USDJPY maintains its upward momentum for the fourth consecutive day, resulting in a remarkable gain of 230 points. Currently, the currency pair is trading at 136.62, reflecting a 0.37% increase from the previous day's trading.
Japan is set to unveil its second-quarter GDP figures, which are anticipated to show a 0.2% quarter-on-quarter growth. This follows a downward revision of 0.0% in Q1. The nation's economy continues to face challenges, including weak domestic demand and a global economic slowdown, indicating a potentially arduous path ahead.
The Federal Reserve persists in conveying a hawkish stance regarding interest rates. Market expectations indicate a likelihood of a pause in rate hikes at the upcoming June meeting, but the probability has decreased from 95% to 75% according to CME's FedWatch. Despite a recent decline in inflation, it remains above the Fed's target of 2%, suggesting that the battle against rising prices is ongoing.
Richmond Fed President Tom Barkin stated that there are no barriers to raising rates if inflation remains high. He acknowledged a slight easing in demand but emphasized that it was not happening quickly enough to bring inflation down to the desired 2% level. Atlanta Fed President Raphael Bostic cautioned against rate cuts this year and warned of the possibility of increasing rates due to persistent inflation pressures, countering market expectations.

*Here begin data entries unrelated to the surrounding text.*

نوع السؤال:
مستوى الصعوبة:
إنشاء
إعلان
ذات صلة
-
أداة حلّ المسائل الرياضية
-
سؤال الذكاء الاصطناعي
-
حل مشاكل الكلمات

In terms of technical analysis, USD/JPY is currently testing resistance at 136.62, with the next resistance level at 137.08. On the downside, support can be found at 135.08 and 1324.42.
The ongoing rally in USD/JPY and the cautious monetary policy outlook expressed by the Federal Reserve have significant implications for forex traders. The strengthening of the USD against the JPY indicates a bullish sentiment toward the USD, potentially leading to increased demand for the currency in the forex market. Additionally, the Fed's hawkish stance on interest rates highlights the importance of monitoring inflation trends, as any unexpected shifts can have a substantial impact on forex trading strategies. Traders following the USD/JPY pair should closely track the Japanese GDP release, as it may influence market sentiment and lead to heightened volatility in forex markets.